Netflix on Facebook – The slow revolution of recommendation engines
Techcrunch reports that Neflix is now using Facebook Connect: Now, a Facebook user with Netflix can share their movie ratings with friends, view friends’ ratings through their news feed, and can add movies to their queue directly from their friends news feed.
My prediction is that this will revolutionize media recommendation algorithms. Why? Read the post I wrote some time ago called “Does the Netflix challenge have it backwards?” where I raised this question: Should Netflix spend a million dollars on their algorithm? Or should they rethink their primitive rating system on which their algorithm is based? Below, I am rewriting that post including some new ideas…
Netflix is trying to guess people’s taste based on rating system of 1-5 stars. Is that a very good algorithm database in the first place? Couldn’t they spend a million dollars to make a better database? What if the “five star good-or-bad” rating system is a fundamentally flawed scale to use in predicting what we are likely to watch?
The “five star good-or-bad” scale has good uses, but recommendation is not one of them. It is not a question of accuracy; it’s a matter of depth. For example, imagine trying to map out all your favorite restaurants using only a five star rating system. You couldn’t portray a very good idea of your culinary taste could you? There are so many factors like cost and atmosphere that would be completely ignored.
You might ask – “so why does yelp use a five star system to rate restaurants? That’s different – it’s not user preference, it’s restaurant popularity – this is the important difference that Netflix has missed. The five star system is useful for sites like Yelp to rate restaurants, but it’s a poor choice to rate individual diverse preferences. Your Netflix’s movie preferences are more analogous to the latter and yet, netflix is still using a five star system. It doesn’t make sense.
Netflix already knows that there are psychological influences (like the anchoring effect) that skew the accuracy of a five star rating system. (see this wired article) Programmers do a lot of fancy gymnastics to account for effects like that, but there could be a better approach. What if Netflix used one of these rating systems instead of a five-star system?
What if they used tag keywords? What if the user could play an online game where they would fight for the movies they liked the best. What if users bet on which movie they thought would get higher ratings? What if they were given a random sampling of reviews and were asked to agree or disagree? (update 20090325: What if they used facebook connect to mine comments and direct user-friend interaction? –now implemented)

The five star rating system’s early predecessors like Slashdot needed a rating system to provide the best content to fit a community of readers. But Netflix users are not voters in a democracy. They are niche choosers. Netflix isn’t distilling a single set of content, they are tailor fitting content to users – it doesn’t make sense to use the same five star rating system. Netflix is using the ratings of each movie as building blocks to define what niche a person is in. But it would be better to use a rich language of associative cues to define a rich web of micro-genres without worrying about each person’s preference about each movie. It is more important to get a rich rendering of a micro-genre web. THEN you can guess which nodes of that web the user will most likely be attracted to.

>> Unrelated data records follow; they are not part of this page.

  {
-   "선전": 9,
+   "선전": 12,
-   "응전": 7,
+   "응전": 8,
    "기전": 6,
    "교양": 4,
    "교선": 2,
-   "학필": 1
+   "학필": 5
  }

At first it seems stupid to gather data by having the user play a loose association game; because the data is very low-resolution – any given “review” (collected by keyword or playing a game) seems inconclusive and almost arbitrary. But on the other hand, this data has personality, and when you have a huge sample section, even wild fluctuations in arbitrary choices average out to produce meaningful results.
It’s the old trick that a room full of people guessing the number of jellybeans in a jar will all be really far off, but their average will be scary accurate.

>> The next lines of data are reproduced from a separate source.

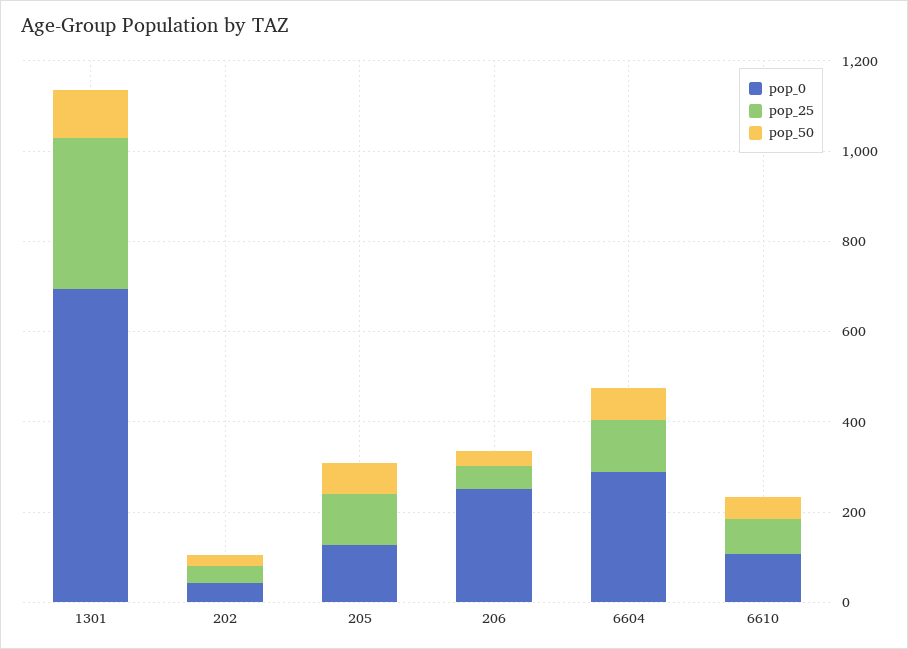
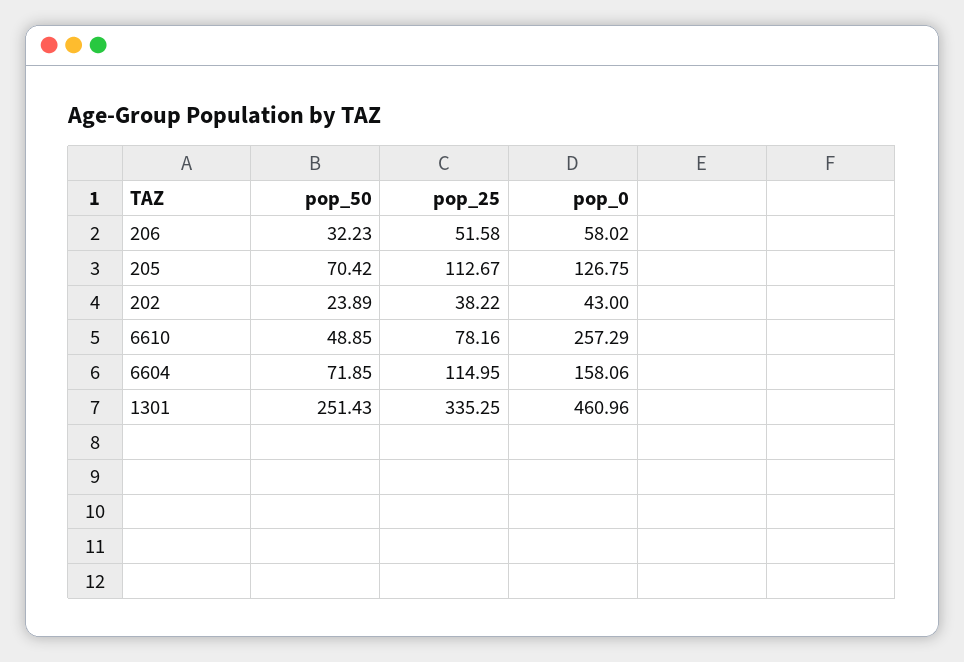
  {
    "pop_0": {
-     "1301": 700,
+     "1301": 460.96,
      "202": 43,
      "205": 126.75,
-     "206": 250,
+     "206": 58.02,
-     "6604": 300,
+     "6604": 158.06,
-     "6610": 100
+     "6610": 257.29
    },
    "pop_25": {
      "1301": 335.25,
      "202": 38.22,
      "205": 112.67,
      "206": 51.58,
      "6604": 114.95,
      "6610": 78.16
    },
    "pop_50": {
-     "1301": 100,
+     "1301": 251.43,
      "202": 23.89,
      "205": 70.42,
      "206": 32.23,
      "6604": 71.85,
      "6610": 48.85
    }
  }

Statistics of jelly beans in a jar: A crowd can make an accurate guess collectively even though each person's guess is inaccurate
The upside of this method, is that you gather a much richer database of information. You won’t have a very good idea how the user feels about any given movie, but you WILL start to home in on which movies belong to which niches. Then you can judge which niches the user is likely to be attracted to. Netflix is asking people to guess the jellybeans to the nearest 1/5 of the jar, and THAT is ruining their whole crowd sample. Rather than focusing on each individual’s unique “rating thumbprint” and comparing those thumbprints, they should be establishing a detailed map of micro-genres and then deciding which micro-genres the user is most attracted to. In trying to be accurate about each user’s opinion on each movie, Netflix looses the detail in their rendering of a micro-genre web.
—-

I find it odd that you didn’t mention Amazon’s recommendation engine (considering you spoke so much about it in your longtail post) – just a thought.
Also, remember the uproar that Netflix went though following their previous fiasco with Facebook (ie Beacon)
SELFPOST:
@distail@disrail- thanks for the thoughts. Yeah I copied most of this post quickly from my old post about netflix – so I didn’t add alot about Amazon’s recommendation engine. I just read a little more on that though – http://www.readwriteweb.com/archives/recommendation_longtail.phpYeah, I had to think back for a minute but i remember the Beacon fiasco. They’ll have to be more careful this time not to post any info behind the user’s back. No matter how careful they are, I’ll bet they get some slack anyway – this stuff is an increasingly touchy privacy issue.
Thanks distail-Thanks disrail –(DOH! Cheers, disrail)
its disrail btw